Anti-Government Protests Intensify as Blackouts Persist in Cuba

Videos posted online show people gathered in the darkened streets of Cuba’s cities chanting ‘we want light, we want light.’

AP/Ramon Espinosa
A teacher dries out books at a school that was heavily damaged by Hurricane Ian at La Coloma, in the province of Pinar del Rio. AP/Ramon Espinosa

Protests intensified this weekend in Cuba after the government announced new blackouts on the island in the aftermath of Hurricane Ian, worsening the communist regime’s growing systemic problems. 

On Saturday, the government-run Electric Union of Cuba announced that the country’s capacity to generate electricity is still running at only about two-thirds of what it should be. This means that, once again, there will be long blackouts across the island. 

Authorities blame the blackouts on hurricane Ian, but the hours-long electricity shortages began earlier this year long before the storm slammed into the western quarter of the island. Between July and September there were only two days when there were no blackouts in any part of the country.

Hurricane Ian displaced more than 50,000 on the island and claimed the lives of at least two people in the Pinar del Rio province. On Saturday, European Union officials announced plans to send a million-dollar aid package to assist in the recovery efforts.

“Hurricane Ian has caused a devastating impact in Cuba and an estimated 100,000 homes are affected. Today the EU will give one million euros to support those suffering the consequences. These funds will go to the immediate needs of the most vulnerable,” said the union’s Commissioner for Crisis Management, Janez Lenarcic.

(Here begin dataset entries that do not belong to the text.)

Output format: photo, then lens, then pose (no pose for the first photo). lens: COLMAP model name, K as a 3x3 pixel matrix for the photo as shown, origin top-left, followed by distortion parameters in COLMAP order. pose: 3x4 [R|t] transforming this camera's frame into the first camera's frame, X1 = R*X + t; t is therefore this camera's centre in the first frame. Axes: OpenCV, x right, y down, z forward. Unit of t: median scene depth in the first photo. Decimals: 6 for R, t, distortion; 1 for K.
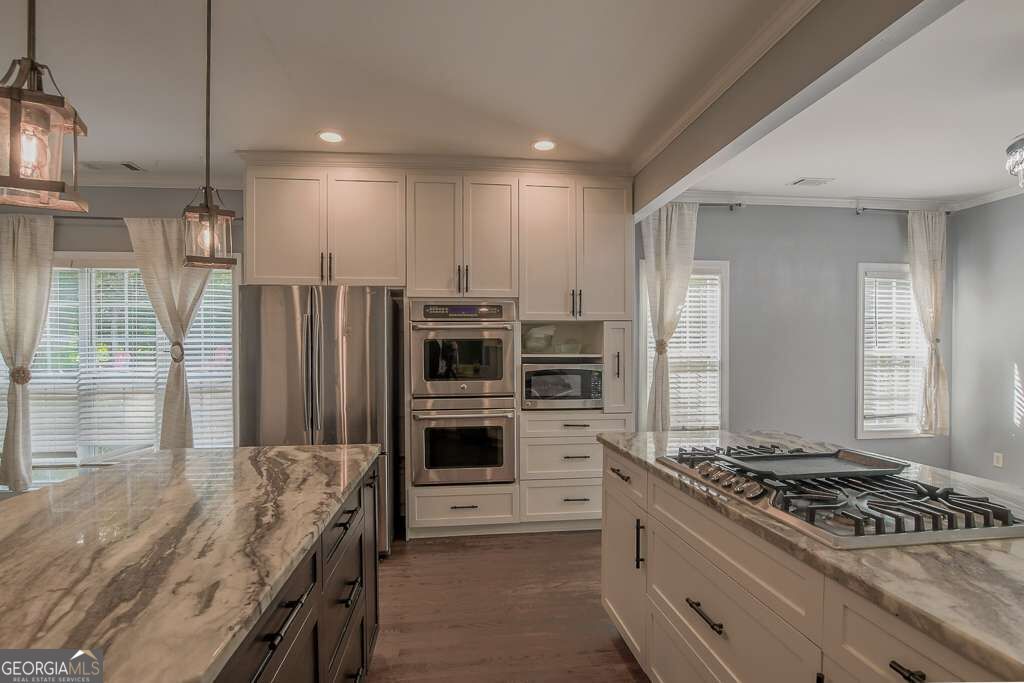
lens RADIAL K [[486.3, 0, 511.0], [0, 486.3, 354.2], [0, 0, 1]] dist [-0.027448, 0.000428]
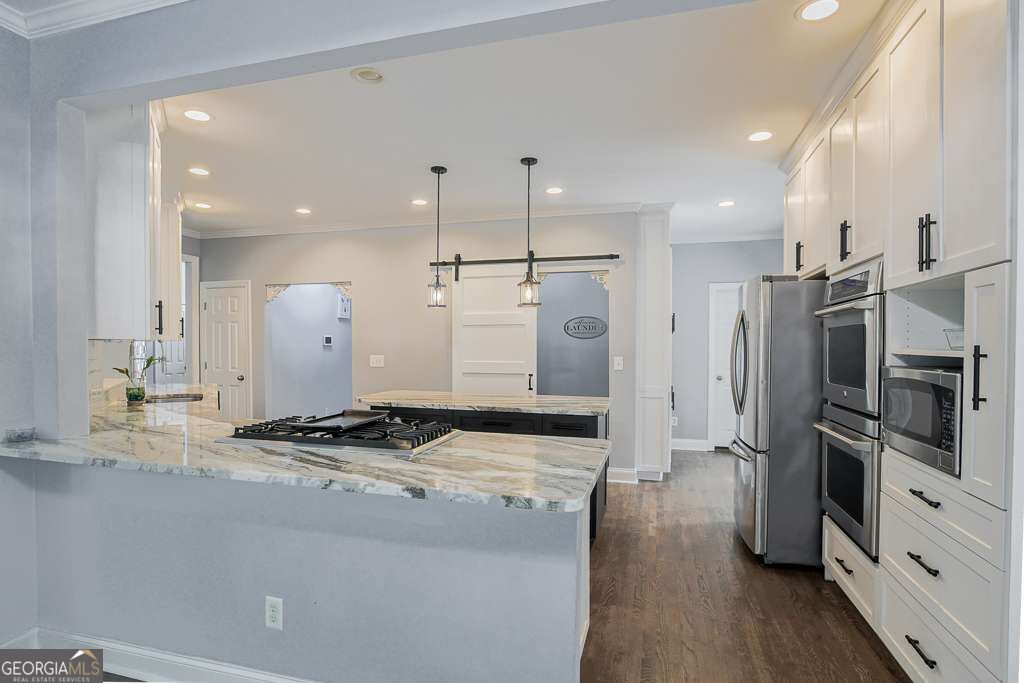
lens RADIAL K [[530.7, 0, 492.9], [0, 530.7, 344.5], [0, 0, 1]] dist [-0.044138, -0.000047]
pose [[-0.410717, 0.001557, -0.911762, 0.685116], [-0.004445, 0.999983, 0.003710, -0.005782], [0.911752, 0.005577, -0.410703, 0.730860]]
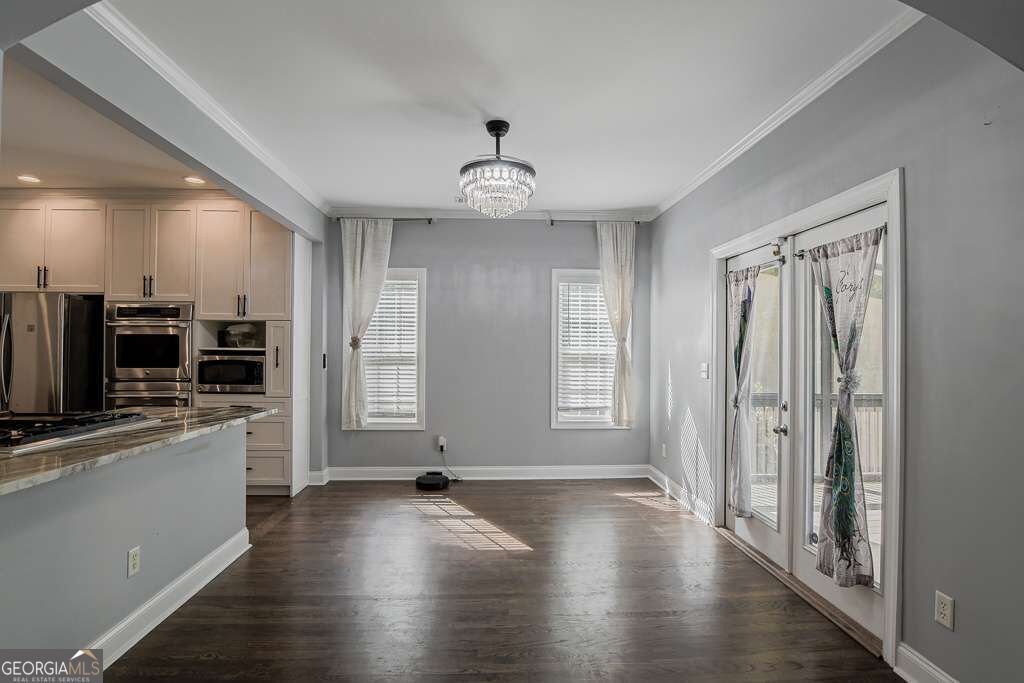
lens RADIAL K [[513.2, 0, 512.0], [0, 513.2, 341.5], [0, 0, 1]] dist [-0.020257, 0.001187]
pose [[0.997781, 0.011211, -0.065627, 0.800647], [-0.012212, 0.999815, -0.014880, -0.004724], [0.065448, 0.015648, 0.997733, -0.208257]]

The lack of electricity is putting further pressure on President Miguel Diaz Canel’s government, which is already on the ropes for widespread shortages of food, fuel, and medicine. 

With blackouts lasting as long as 12 hours, Cubans are demanding government solutions. What food they have is spoiling in the heat, and many remain unable to pump water into their homes. 

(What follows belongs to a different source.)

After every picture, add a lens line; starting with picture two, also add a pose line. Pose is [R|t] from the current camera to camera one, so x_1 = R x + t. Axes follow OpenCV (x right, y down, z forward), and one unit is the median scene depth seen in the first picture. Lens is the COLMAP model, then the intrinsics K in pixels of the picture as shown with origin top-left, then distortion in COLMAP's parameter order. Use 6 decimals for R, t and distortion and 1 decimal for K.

An analyst at the University of Texas, Jorge Piñon, told National Public Radio that before the hurricane, the country’s power grid was already in a critical state because of the deterioration of thermoelectric plants.

Cuba has 13 power plants, and the two largest ones — Antonia Guiteras and Felton — have been experiencing major malfunctions for much of the year. A confidante of the late Cuban communist leader, Fidel Castro, encouraged Cubans to cut back on electricity to show their “revolutionary” fervor. 

Since last week, Cubans have been taking to social media to vent their frustrations. Videos posted online show people gathered in the darkened streets chanting “we want light, we want light.” Militants supporting the communist regime took to the streets to counter the protests, according to locals who shared videos of lines of military trucks around Havana on Twitter. 

The founder of the human rights group Cuba Decide, Rosa Maria Paya, who was born in Havana, says that the protests are a result of the regime’s inability to address systemic problems plaguing the country. Their only solution is to repress the people, she says. 

“People protesting in the streets are mostly demanding freedom from the regime,” Ms. Paya says. 

Cuba has been facing a crisis for more than two years because of the pandemic, and the government’s economic and monetary policies.  During that time, Cubans have faced food and medicine shortages, queues have multiplied, the value of the peso has sunk, and inflation has skyrocketed.